Extrait fourni ::
****

Le droit du travail en prison passera ( t’il ) par la case constitution ?

Les détenus travaillant en prison finiront-ils par avoir un véritable contrat de travail ? C’est entre autres sur cette question que le Conseil constitutionnel devra se prononcer, après la transmission d’une question prioritaire de constitutionnalité (QPC).

Tout a commencé en décembre dernier, quand deux détenus de la prison de Metz ont saisi le conseil des prud’hommes d’une QPC. Procédure de contrôle de la constitutionnalité de lois déjà promulguées, elle portait sur leurs conditions de travail en détention. En cause, leur rémunération, qui s’élevait à trois euros de l’heure, ainsi que la constitutionnalité de l’article 717-3 du code de procédure pénale, qui stipule que «les relations de travail des personnes incarcérées ne font pas l’objet d’un contrat de travail».

La demande a été transmise dans la foulée à la Cour de cassation. Qui a décidé mercredi d’adresser cette QPC au Conseil constitutionnel, «en raison de son caractère sérieux». Les Sages ont désormais trois mois pour l’examiner, afin de déterminer si le caractère dérogatoire du droit en prison est conforme aux droits et libertés garanties par la Constitution.
Est-ce une première ?

Le débat du droit du travail en prison avait déjà été relancé en février dernier, lorsqu’une détenue de la maison d’arrêt de Versailles, Marilyn Moureau, était parvenue à faire reconnaître la fin de sa collaboration avec la société MKT Sociétal comme un «licenciement abusif». A ce titre, la jeune femme, qui purge une peine de huit ans de prison, avait reçu de nombreux dommages et intérêts, notamment pour «inobservance de la procédure de licenciement». MKT Sociétal avait à cette occasion été reconnue comme «employeur dans des conditions particulières». «C’est un jour historique. Le droit du travail entre en prison», avait réagi Maître Fabien Arakelian, l’un de ses avocats.

****

Données affichées ::
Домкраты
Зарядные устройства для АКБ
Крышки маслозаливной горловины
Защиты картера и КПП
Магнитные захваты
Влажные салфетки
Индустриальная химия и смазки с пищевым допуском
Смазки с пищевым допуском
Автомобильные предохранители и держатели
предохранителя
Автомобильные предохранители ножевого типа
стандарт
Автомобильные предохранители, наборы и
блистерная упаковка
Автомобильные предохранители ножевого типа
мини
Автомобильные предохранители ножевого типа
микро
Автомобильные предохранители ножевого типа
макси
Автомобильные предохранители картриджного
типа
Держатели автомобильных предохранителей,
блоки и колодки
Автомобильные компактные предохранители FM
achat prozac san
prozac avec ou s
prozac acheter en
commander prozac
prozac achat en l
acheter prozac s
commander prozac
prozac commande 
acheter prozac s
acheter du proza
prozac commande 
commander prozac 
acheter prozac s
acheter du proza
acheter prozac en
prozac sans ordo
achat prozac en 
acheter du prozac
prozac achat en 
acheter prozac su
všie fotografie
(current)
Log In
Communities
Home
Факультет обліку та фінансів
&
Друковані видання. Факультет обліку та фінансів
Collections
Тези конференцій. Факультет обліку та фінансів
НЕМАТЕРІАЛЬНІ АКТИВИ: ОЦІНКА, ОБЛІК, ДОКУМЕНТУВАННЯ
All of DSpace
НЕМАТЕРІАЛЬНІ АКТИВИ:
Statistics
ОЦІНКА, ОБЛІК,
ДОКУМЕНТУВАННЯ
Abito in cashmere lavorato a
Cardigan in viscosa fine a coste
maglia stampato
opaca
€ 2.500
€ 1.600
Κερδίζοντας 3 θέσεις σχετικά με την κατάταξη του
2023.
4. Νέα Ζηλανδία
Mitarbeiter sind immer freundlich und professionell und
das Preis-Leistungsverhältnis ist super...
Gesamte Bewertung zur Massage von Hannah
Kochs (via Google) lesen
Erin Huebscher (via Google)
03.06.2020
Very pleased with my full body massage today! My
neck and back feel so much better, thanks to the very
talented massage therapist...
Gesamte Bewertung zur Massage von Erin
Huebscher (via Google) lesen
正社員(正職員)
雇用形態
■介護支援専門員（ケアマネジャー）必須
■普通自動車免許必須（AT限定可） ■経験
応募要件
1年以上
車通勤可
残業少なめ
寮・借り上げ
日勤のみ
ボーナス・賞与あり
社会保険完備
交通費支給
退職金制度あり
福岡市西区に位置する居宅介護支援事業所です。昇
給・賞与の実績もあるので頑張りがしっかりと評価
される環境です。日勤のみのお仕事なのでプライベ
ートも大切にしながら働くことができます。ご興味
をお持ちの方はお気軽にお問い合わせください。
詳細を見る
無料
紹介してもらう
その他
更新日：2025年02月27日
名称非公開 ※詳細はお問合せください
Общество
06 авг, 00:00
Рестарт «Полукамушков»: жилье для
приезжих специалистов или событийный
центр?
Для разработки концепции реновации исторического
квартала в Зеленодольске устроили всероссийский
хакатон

****

Exercices ::
**A)** D'après l'article sur le travail en prison, quelle était la rémunération horaire des deux détenus de Metz ?
**B)** Dans l'article sur le travail en prison, reproduisez le passage allant de «La demande a» jusqu'à «par la Constitution.» inclus.
**C)** Résumez sous forme de liste le paragraphe de l'article sur le travail en prison qui commence par «Tout a commencé en décembre dernier», en gardant ses faits principaux.
Les enregistrements n'ont aucun rôle dans cet exercice.

Corrigé ::
**A)** Trois euros de l'heure.

**B)**
La demande a été transmise dans la foulée à la Cour de cassation. Qui a décidé mercredi d’adresser cette QPC au Conseil constitutionnel, «en raison de son caractère sérieux». Les Sages ont désormais trois mois pour l’examiner, afin de déterminer si le caractère dérogatoire du droit en prison est conforme aux droits et libertés garanties par la Constitution.

**C)**
- En décembre, deux détenus de la prison de Metz ont saisi le conseil des prud'hommes d'une QPC.
- Cette QPC portait sur leurs conditions de travail en détention.
- Ils contestaient leur rémunération de trois euros de l'heure.
- Ils contestaient aussi la constitutionnalité de l'article 717-3 du code de procédure pénale, qui exclut tout contrat de travail pour les personnes incarcérées.